MATERIAL PROVIDED
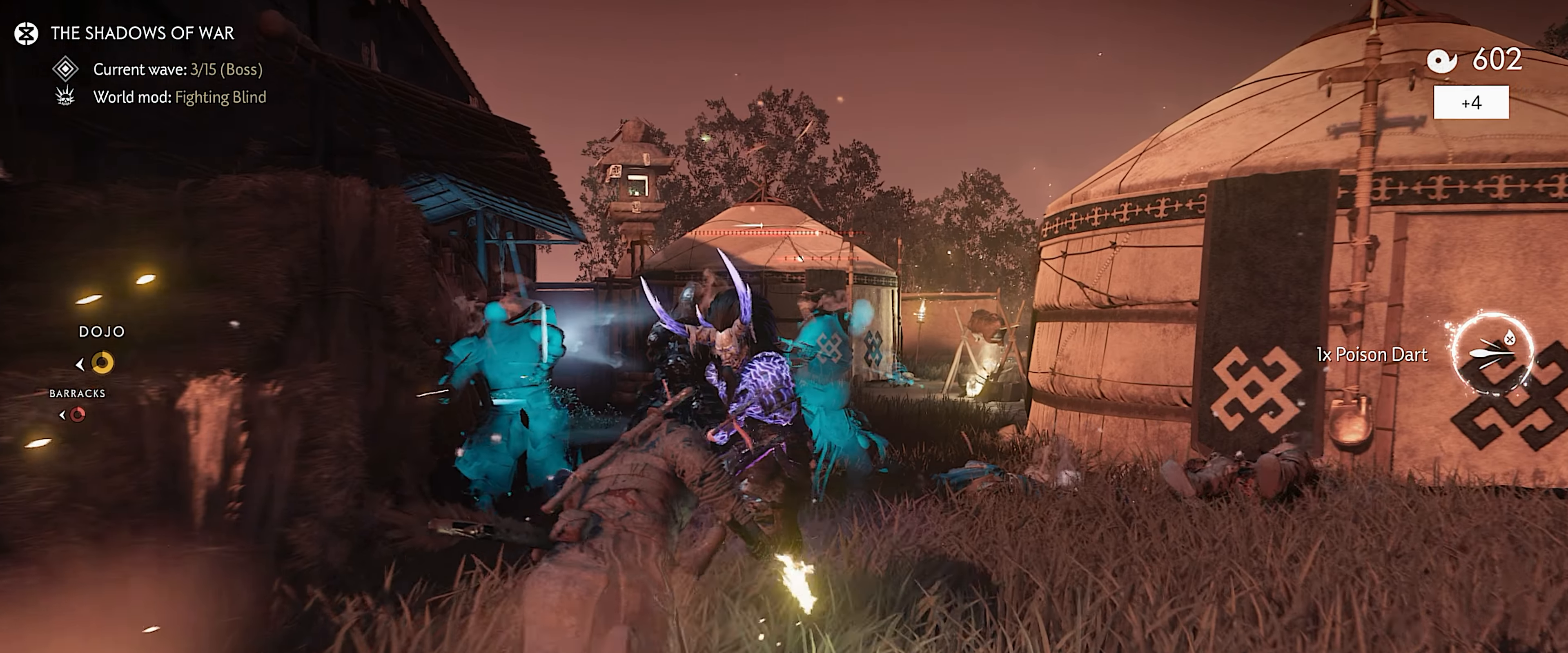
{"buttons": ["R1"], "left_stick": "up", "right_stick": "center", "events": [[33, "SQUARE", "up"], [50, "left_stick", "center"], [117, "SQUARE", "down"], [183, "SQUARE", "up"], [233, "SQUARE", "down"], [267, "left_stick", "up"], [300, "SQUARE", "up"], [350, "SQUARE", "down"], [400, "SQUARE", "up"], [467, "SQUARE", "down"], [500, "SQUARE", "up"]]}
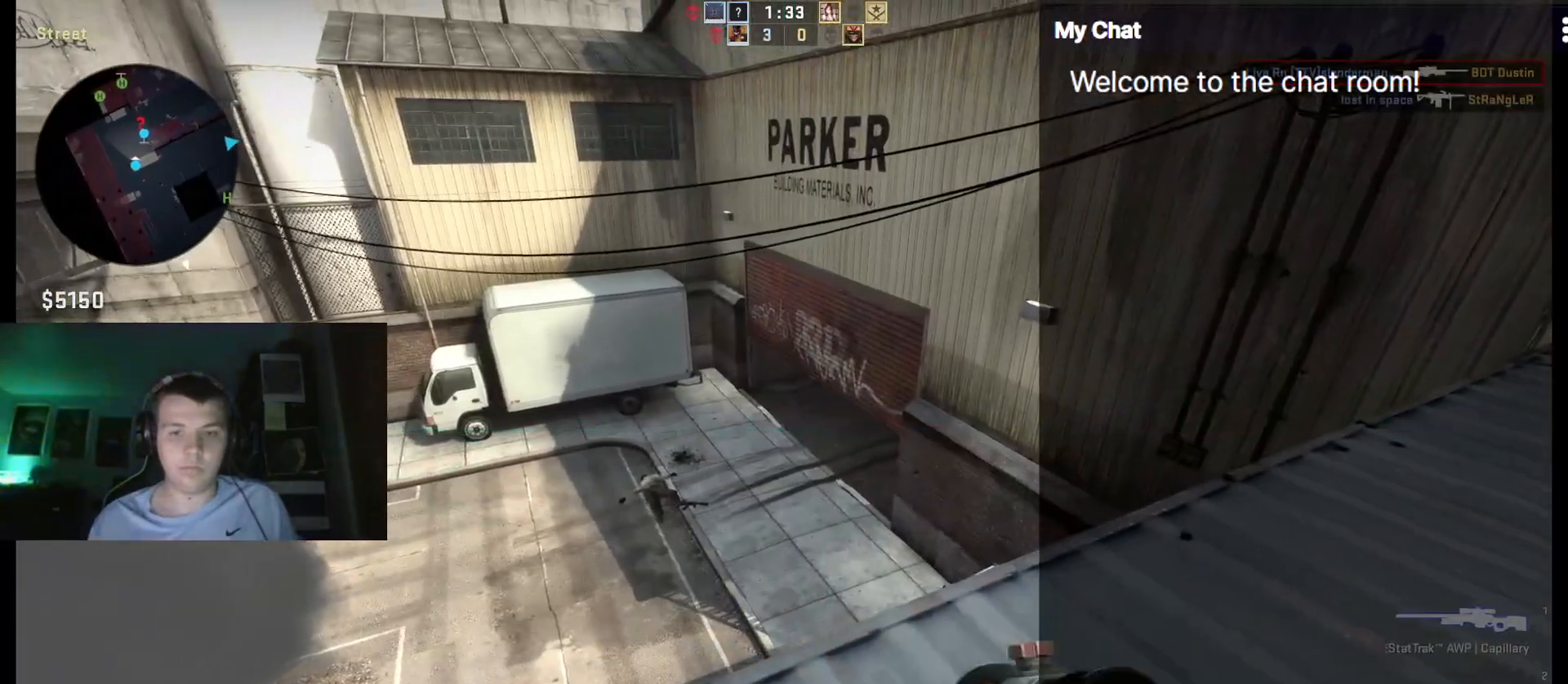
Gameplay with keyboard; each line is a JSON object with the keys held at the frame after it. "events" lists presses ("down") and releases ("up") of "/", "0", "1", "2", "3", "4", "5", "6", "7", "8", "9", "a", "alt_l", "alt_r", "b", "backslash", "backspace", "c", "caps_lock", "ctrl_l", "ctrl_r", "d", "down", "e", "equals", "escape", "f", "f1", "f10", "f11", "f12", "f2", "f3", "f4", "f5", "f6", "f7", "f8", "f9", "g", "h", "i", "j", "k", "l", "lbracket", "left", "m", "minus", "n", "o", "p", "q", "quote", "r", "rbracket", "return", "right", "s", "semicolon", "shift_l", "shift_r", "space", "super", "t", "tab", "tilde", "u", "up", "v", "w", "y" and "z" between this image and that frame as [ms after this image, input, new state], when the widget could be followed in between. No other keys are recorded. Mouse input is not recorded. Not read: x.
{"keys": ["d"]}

==

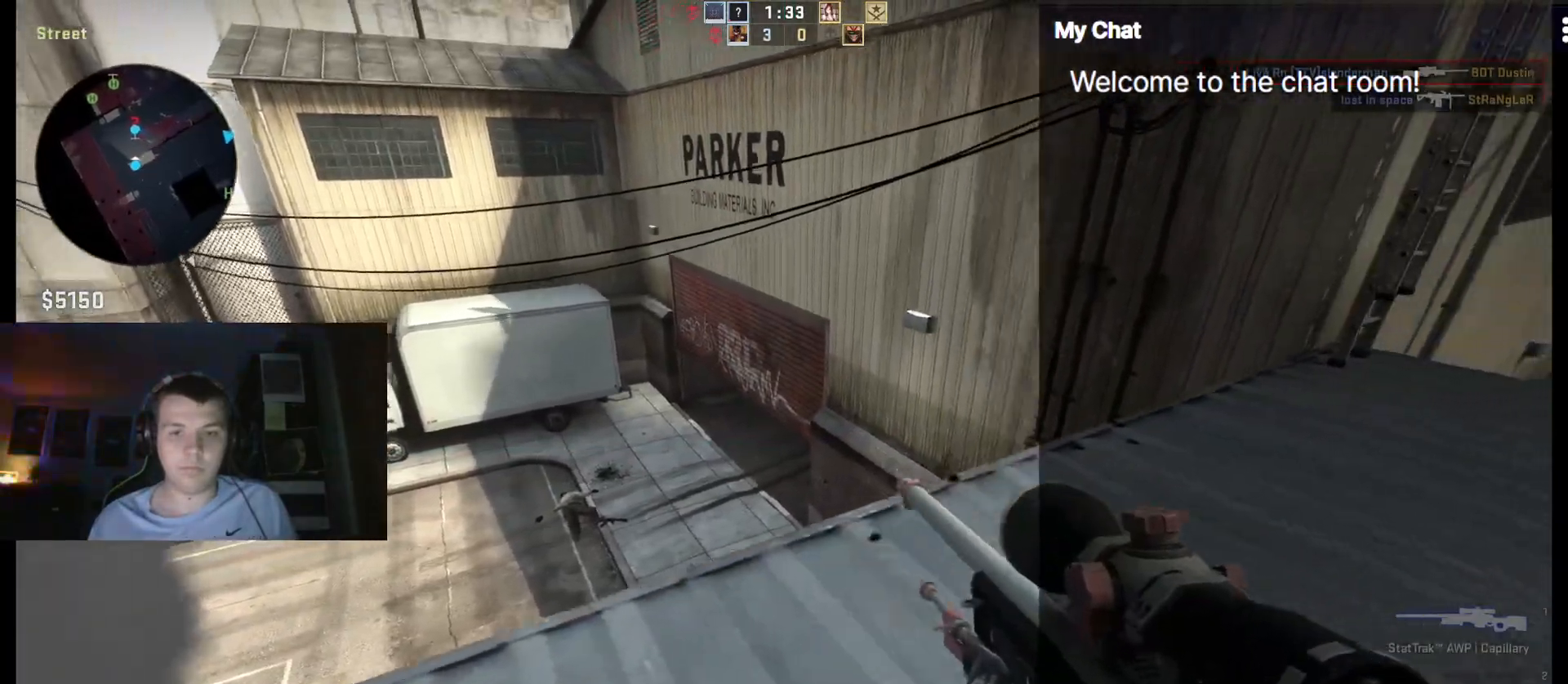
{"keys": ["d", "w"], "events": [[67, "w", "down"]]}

WORK TASK
How many of the lines above hold the word "keys"? Answer with only the number.

RESULT OF THE EXERCISE
3